Тем не менее, некая польза из произошедшего была извлечена — вкупе с уже полученными сведениями начал вырисовываться характер настоятеля. При первом знакомстве Курт побывал в его келье, и что его поначалу удивило, так это то, что располагалась она в отдалении от прочих, но не в самой большой комнате, а в маленькой каморе у лестницы, имея размеры самые скромные, как он предположил (и не ошибся) среди всей братии. Смущаясь, аббат пробормотал нечто о скромности и непозволительности роскошествовать, упомянув тут же об уюте и спокойствии, о памяти смертной и многом другом; Курт же, приметив, что постель его находится под самым сводом, образованным подъемом лестницы снаружи, а стол со светильником и Писанием в глухом углу, сделал вывод: отец настоятель не любит открытого пространства, предпочитает замкнутый мирок и, наверное, спал бы вовсе в гробу, дай ему на то волю и дозволение.

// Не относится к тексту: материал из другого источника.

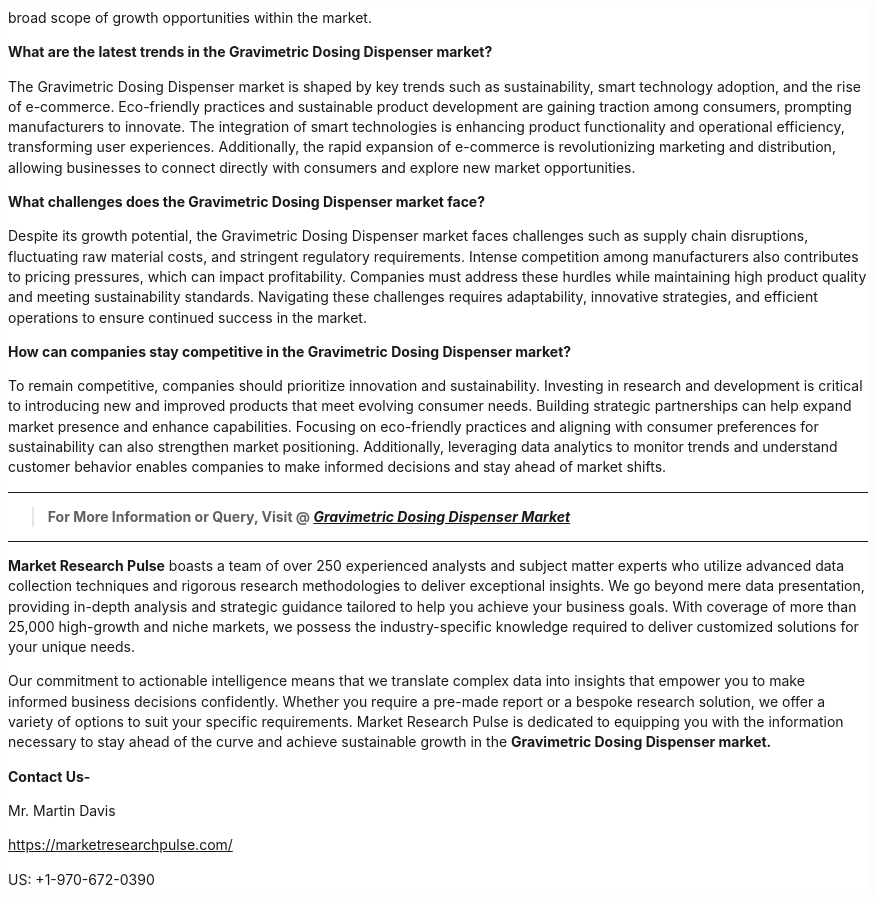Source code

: broad scope of growth opportunities within the market.</p><p><strong>What are the latest trends in the Gravimetric Dosing Dispenser market?</strong></p><p>The Gravimetric Dosing Dispenser market is shaped by key trends such as sustainability, smart technology adoption, and the rise of e-commerce. Eco-friendly practices and sustainable product development are gaining traction among consumers, prompting manufacturers to innovate. The integration of smart technologies is enhancing product functionality and operational efficiency, transforming user experiences. Additionally, the rapid expansion of e-commerce is revolutionizing marketing and distribution, allowing businesses to connect directly with consumers and explore new market opportunities.</p><p><strong>What challenges does the Gravimetric Dosing Dispenser market face?</strong></p><p>Despite its growth potential, the Gravimetric Dosing Dispenser market faces challenges such as supply chain disruptions, fluctuating raw material costs, and stringent regulatory requirements. Intense competition among manufacturers also contributes to pricing pressures, which can impact profitability. Companies must address these hurdles while maintaining high product quality and meeting sustainability standards. Navigating these challenges requires adaptability, innovative strategies, and efficient operations to ensure continued success in the market.</p><p><strong>How can companies stay competitive in the Gravimetric Dosing Dispenser market?</strong></p><p>To remain competitive, companies should prioritize innovation and sustainability. Investing in research and development is critical to introducing new and improved products that meet evolving consumer needs. Building strategic partnerships can help expand market presence and enhance capabilities. Focusing on eco-friendly practices and aligning with consumer preferences for sustainability can also strengthen market positioning. Additionally, leveraging data analytics to monitor trends and understand customer behavior enables companies to make informed decisions and stay ahead of market shifts.</p><hr /><blockquote><p><strong>For More Information or Query, Visit @&nbsp;<em><a href="https://marketresearchpulse.com/report/137794/gravimetric-dosing-dispenser-market?utm_source=Linkedin&utm_medium=023">Gravimetric Dosing Dispenser Market</a></em></strong></p></blockquote><hr /><p><strong>Market Research Pulse</strong> boasts a team of over 250 experienced analysts and subject matter experts who utilize advanced data collection techniques and rigorous research methodologies to deliver exceptional insights. We go beyond mere data presentation, providing in-depth analysis and strategic guidance tailored to help you achieve your business goals. With coverage of more than 25,000 high-growth and niche markets, we possess the industry-specific knowledge required to deliver customized solutions for your unique needs.</p><p>Our commitment to actionable intelligence means that we translate complex data into insights that empower you to make informed business decisions confidently. Whether you require a pre-made report or a bespoke research solution, we offer a variety of options to suit your specific requirements. Market Research Pulse is dedicated to equipping you with the information necessary to stay ahead of the curve and achieve sustainable growth in the <strong>Gravimetric Dosing Dispenser market.</strong></p><p><strong>Contact Us-</strong></p><p>Mr. Martin Davis</p><p>https://marketresearchpulse.com/</p><p>US: +1-970-672-0390</p>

Ergo, аббат — человек, тяготеющий к огражденному, тихому существованию, не обремененный тягой к властвованию за пределами этой ограды, любящий тишину, но не терпящий, когда внутрь его обнесенного стеной мира проникают личности, нарушающие покой и ставящие под сомнение его главенство в этом мире. И, что немаловажно, он — человек, который не вступает в конфронтацию с сильным, предпочитая отыгрываться на слабом. Одним словом, для себя Курт поставил на аббате пометку «неудовлетворительно».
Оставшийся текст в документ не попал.